(Aim of the exercise)
Transcribe each entry below exactly. Pictures do not go in the copy.
⟨
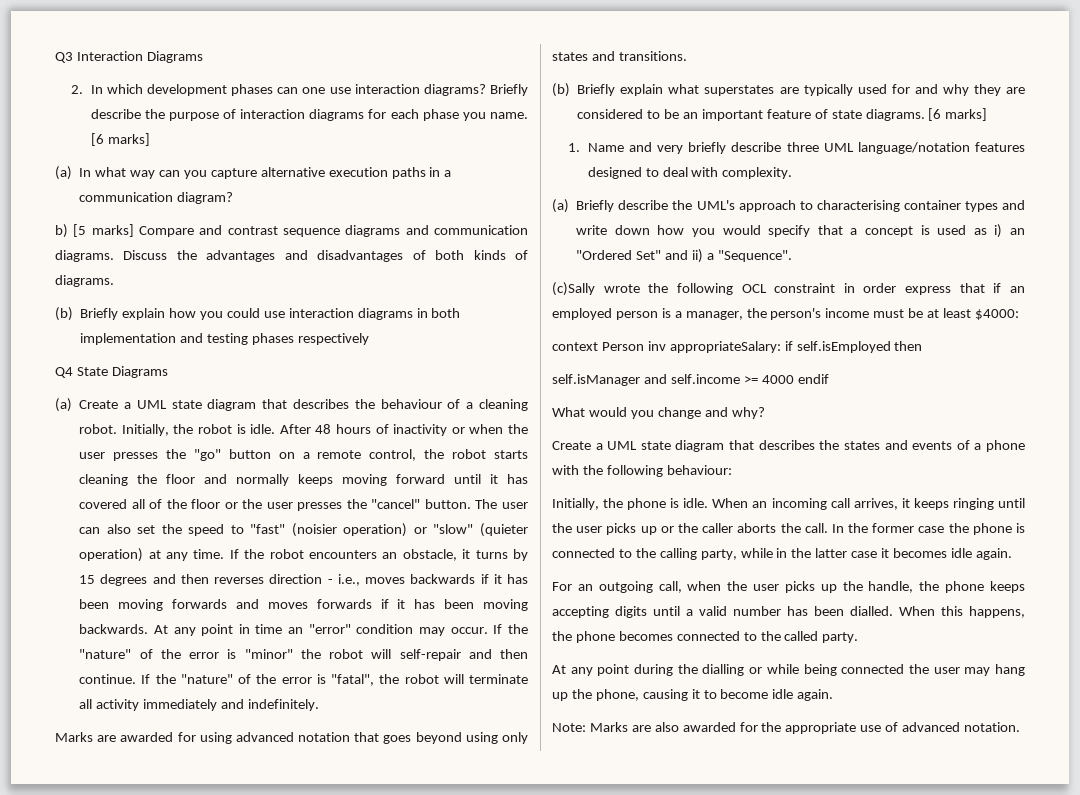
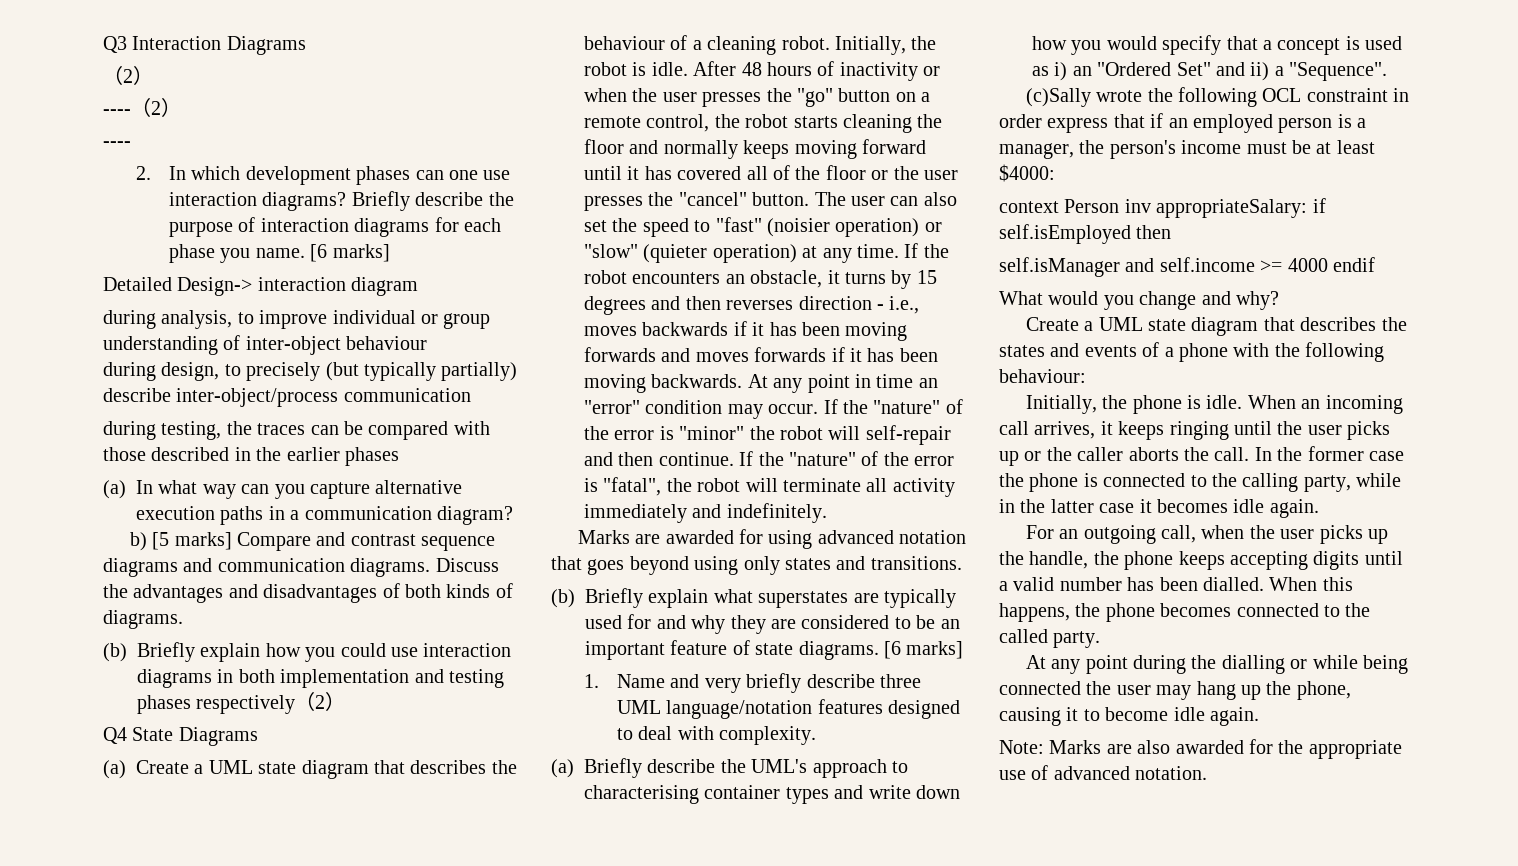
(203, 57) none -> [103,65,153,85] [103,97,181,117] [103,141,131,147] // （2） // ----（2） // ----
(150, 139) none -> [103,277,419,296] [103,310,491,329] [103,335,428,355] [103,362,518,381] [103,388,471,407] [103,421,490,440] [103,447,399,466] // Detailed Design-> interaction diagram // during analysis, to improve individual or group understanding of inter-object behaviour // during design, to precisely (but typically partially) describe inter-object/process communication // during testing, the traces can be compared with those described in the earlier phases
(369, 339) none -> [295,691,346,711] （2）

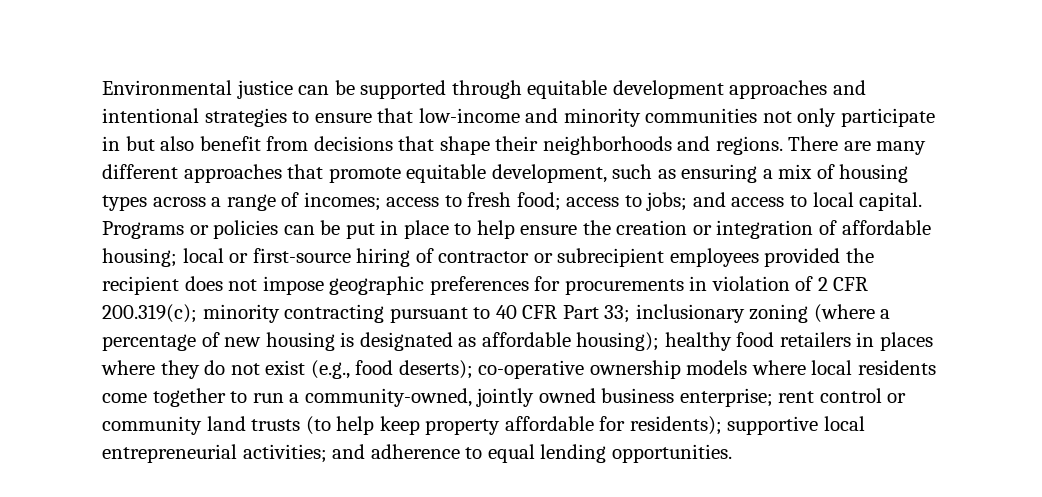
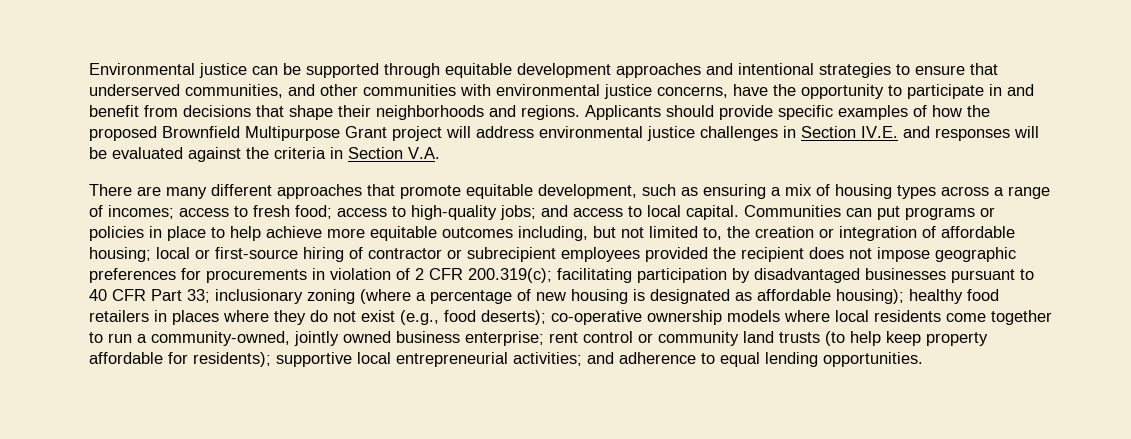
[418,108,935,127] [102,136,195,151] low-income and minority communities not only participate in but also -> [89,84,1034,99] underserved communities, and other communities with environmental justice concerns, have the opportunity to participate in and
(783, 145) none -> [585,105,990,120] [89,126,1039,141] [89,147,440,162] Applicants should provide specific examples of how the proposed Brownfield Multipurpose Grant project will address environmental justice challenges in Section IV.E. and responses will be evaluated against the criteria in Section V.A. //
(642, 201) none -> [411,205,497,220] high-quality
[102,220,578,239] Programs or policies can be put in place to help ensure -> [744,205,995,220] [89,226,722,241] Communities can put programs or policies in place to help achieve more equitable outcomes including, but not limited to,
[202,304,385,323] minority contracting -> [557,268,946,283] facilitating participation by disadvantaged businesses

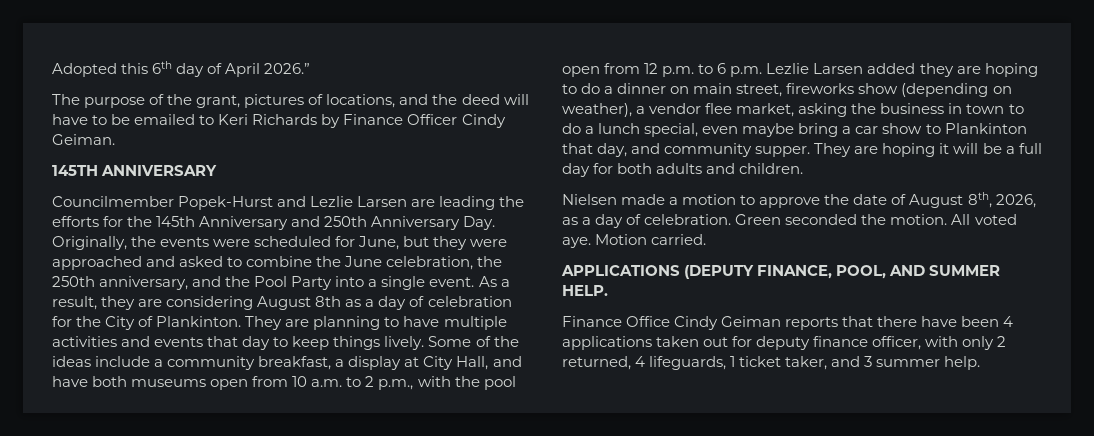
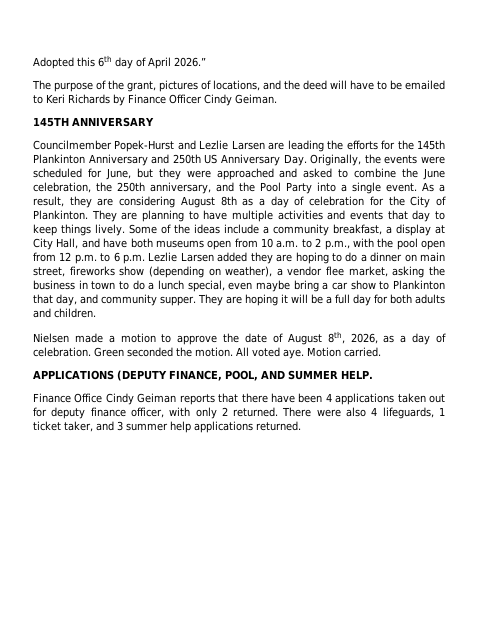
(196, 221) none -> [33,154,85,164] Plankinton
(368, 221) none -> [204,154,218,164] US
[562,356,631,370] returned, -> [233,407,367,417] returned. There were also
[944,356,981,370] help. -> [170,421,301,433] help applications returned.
⟩
(Exercise solution)
(203, 57) none -> [103,65,153,85] [103,97,181,117] [103,141,131,147] // （2） // ----（2） // ----
(150, 139) none -> [103,277,419,296] [103,310,491,329] [103,335,428,355] [103,362,518,381] [103,388,471,407] [103,421,490,440] [103,447,399,466] // Detailed Design-> interaction diagram // during analysis, to improve individual or group understanding of inter-object behaviour // during design, to precisely (but typically partially) describe inter-object/process communication // during testing, the traces can be compared with those described in the earlier phases
(369, 339) none -> [295,691,346,711] （2）

[418,108,935,127] [102,136,195,151] low-income and minority communities not only participate in but also -> [89,84,1034,99] underserved communities, and other communities with environmental justice concerns, have the opportunity to participate in and
(783, 145) none -> [585,105,990,120] [89,126,1039,141] [89,147,440,162] Applicants should provide specific examples of how the proposed Brownfield Multipurpose Grant project will address environmental justice challenges in Section IV.E. and responses will be evaluated against the criteria in Section V.A. //
(642, 201) none -> [411,205,497,220] high-quality
[102,220,578,239] Programs or policies can be put in place to help ensure -> [744,205,995,220] [89,226,722,241] Communities can put programs or policies in place to help achieve more equitable outcomes including, but not limited to,
[202,304,385,323] minority contracting -> [557,268,946,283] facilitating participation by disadvantaged businesses

(196, 221) none -> [33,154,85,164] Plankinton
(368, 221) none -> [204,154,218,164] US
[562,356,631,370] returned, -> [233,407,367,417] returned. There were also
[944,356,981,370] help. -> [170,421,301,433] help applications returned.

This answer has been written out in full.